Output the text lines of the listing below as a Markdown table with the columns "No." and "Text," numbering each row and skipping blank lines. Leave the pictures out of the table.

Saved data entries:
....
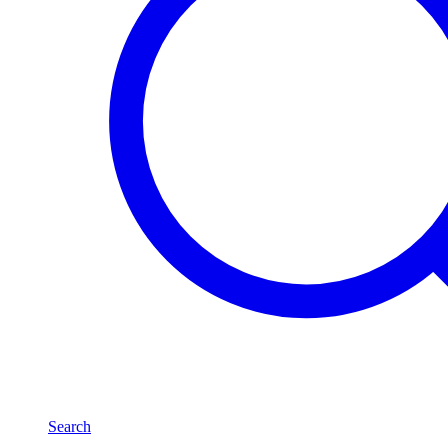
Search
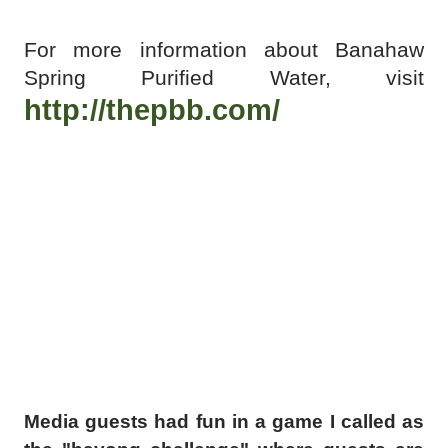
For more information about Banahaw
Spring Purified Water, visit
http://thepbb.com/
Media guests had fun in a game I called as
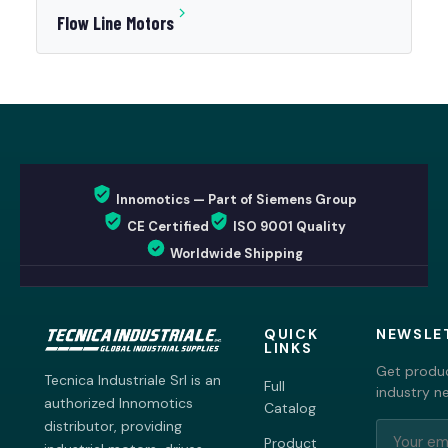
Flow Line Motors
Innomotics — Part of Siemens Group
CE Certified
ISO 9001 Quality
Worldwide Shipping
QUICK
NEWSLE
LINKS
Get produc
Tecnica Industriale Srl is an
Full
industry n
authorized Innomotics
Catalog
distributor, providing
Product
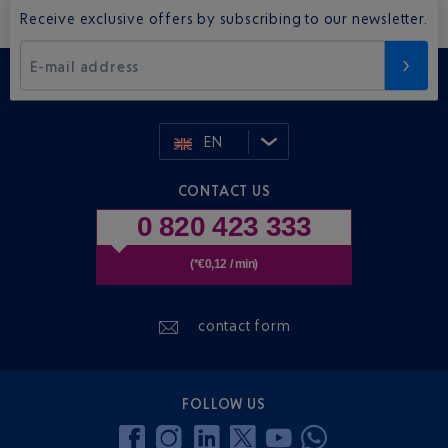
Receive exclusive offers by subscribing to our newsletter.
E-mail address
EN
CONTACT US
0 820 423 333
(*€0,12 / min)
contact form
FOLLOW US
....
#### REPLY TO THE EXERCISE:
| No. | Text |
|---|---|
| 1 | Search |
| 2 | For more information about Banahaw |
| 3 | Spring Purified Water, visit |
| 4 | http://thepbb.com/ |
| 5 | Media guests had fun in a game I called as |
| 6 | Flow Line Motors |
| 7 | Innomotics — Part of Siemens Group |
| 8 | CE Certified |
| 9 | ISO 9001 Quality |
| 10 | Worldwide Shipping |
| 11 | QUICK |
| 12 | NEWSLE |
| 13 | LINKS |
| 14 | Get produc |
| 15 | Tecnica Industriale Srl is an |
| 16 | Full |
| 17 | industry n |
| 18 | authorized Innomotics |
| 19 | Catalog |
| 20 | distributor, providing |
| 21 | Product |
| 22 | Receive exclusive offers by subscribing to our newsletter. |
| 23 | E-mail address |
| 24 | EN |
| 25 | CONTACT US |
| 26 | 0 820 423 333 |
| 27 | (*€0,12 / min) |
| 28 | contact form |
| 29 | FOLLOW US |